Discovering New Species: A 42-day journey
Copyright Kris Klueg Heeter, Ph.D.
In 2011, more than a dozen scientists from the California Academy of Sciences journeyed to the Luzon Island in the Philippines to survey the biodiversity of the island.
During their 42-day journey, researchers discovered as many as 500 new species. The species survey focused on the shallow waters, the deep sea surrounding the island, and the mountain habitats.
140 Newly Found Species Confirmed
The analysis of the new species found on and around the island of Luzon continues. It will take years to complete.
Of the estimated 300-500 new species, 140 have been formally identified and confirmed to be never before discovered species.
The 140 newly described species include:
- 72 arthropods (includes insects)
- 31 sea slugs
- 13 fishes
- 11 plants
- 9 sponges
- 3 coral
- 1 reptile
The full list of species formally identified by the California Academy of Sciences in 2011 at Luzon Island as well as other locations throughout the world can be found by contacting the Academy.
As scientists continue to working towards identifying the remaining species, the number of "new" species will most likely exceed 140.
The Discovery Of New Species
Each year, thousands of new species are being discovered. As specimens are collected, it can take months and even years to study phenotypic and genetic traits to confirm a new species.
In most cases, the “new” species have been around for centuries. Often they exist in habitats never before accessed or surveyed.

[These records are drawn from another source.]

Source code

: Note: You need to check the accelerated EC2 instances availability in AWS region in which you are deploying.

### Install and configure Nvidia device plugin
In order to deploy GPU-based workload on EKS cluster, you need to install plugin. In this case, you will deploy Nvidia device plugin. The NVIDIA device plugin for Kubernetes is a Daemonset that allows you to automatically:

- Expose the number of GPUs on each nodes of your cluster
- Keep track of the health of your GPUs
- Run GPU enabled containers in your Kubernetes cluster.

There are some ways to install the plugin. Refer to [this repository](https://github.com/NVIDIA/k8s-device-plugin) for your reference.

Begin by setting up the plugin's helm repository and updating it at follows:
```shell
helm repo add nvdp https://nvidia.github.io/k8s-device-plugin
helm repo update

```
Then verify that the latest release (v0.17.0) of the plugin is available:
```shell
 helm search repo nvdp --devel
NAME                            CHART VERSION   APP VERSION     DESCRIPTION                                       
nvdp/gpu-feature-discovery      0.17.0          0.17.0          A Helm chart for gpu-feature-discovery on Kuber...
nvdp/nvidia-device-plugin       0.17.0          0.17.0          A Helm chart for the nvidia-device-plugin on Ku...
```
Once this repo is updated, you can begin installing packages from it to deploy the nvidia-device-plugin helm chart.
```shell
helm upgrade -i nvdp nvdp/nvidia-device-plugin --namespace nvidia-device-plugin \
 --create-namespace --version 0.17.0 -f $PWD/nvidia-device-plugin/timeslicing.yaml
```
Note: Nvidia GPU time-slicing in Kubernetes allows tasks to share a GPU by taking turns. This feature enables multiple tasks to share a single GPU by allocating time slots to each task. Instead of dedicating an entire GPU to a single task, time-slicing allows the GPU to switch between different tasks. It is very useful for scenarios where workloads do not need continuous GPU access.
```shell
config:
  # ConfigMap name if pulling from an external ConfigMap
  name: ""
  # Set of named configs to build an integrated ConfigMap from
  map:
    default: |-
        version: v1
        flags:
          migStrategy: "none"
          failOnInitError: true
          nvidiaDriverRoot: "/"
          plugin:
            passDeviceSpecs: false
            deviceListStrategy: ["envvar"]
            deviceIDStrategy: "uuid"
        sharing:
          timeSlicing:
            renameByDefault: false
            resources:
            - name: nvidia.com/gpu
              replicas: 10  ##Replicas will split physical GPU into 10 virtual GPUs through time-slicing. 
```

Prior to the advancement of DNA sequencing and phylogenetic analyses, the determination of a new species was largely based on phenotypic comparisons. Now, genome sequencing is quick and easy and is used alongside phenotypic analyses. Comparing the genome of a potential “new” specimen with the sequences of related organisms helps scientists to determine whether it is a new find or not.
The Species Hunter
Who hunts down and discovers new species?
The identification of new organisms can be made by both scientists and amateurs alike.
While there are several universities and institutes devoted to understanding and identifying new biodiversity. Two notable institutes (and my favorites) include:
The California Academy of Sciences is one of the largest museums of natural history in the world. It is devoted to scientific education and research and describes their mission as being at “the forefront of efforts to understand and protect the diversity of Earth’s living things”.
Arizona State University’s International Institute for Species Exploration whose mission is to: “inspire, encourage and enable the advancement of taxonomy and exploration of earth’s species”.
Each year, the International Institute for Species Exploration surveys the international literature for evidence of newly identified species and compiles a report. It typically takes three years to thoroughly scour the literature and complete a yearly report.
The Future of Species Discovery
It is estimated that millions of species still remain unknown or unidentifiable. Much of this has been due to inaccessibility. Technological advances both in oceanographic exploration and DNA sequencing has allowed some progress.
Between 2000 and 2009, there were 176,311 new species discovered.
The statistics for 2010 and 2011 have not yet been completed.
The number of new species discovered in 2009 alone was 19,233. Over 50% of these were insects. Less than 1% were mammals.
Many of the species that remain unknown are likely to be found in the deep seas, rain forests, and other habitats that have previously been difficult to access.
It will be exciting to see what still lurks out there in the vast unknown corners of the earth!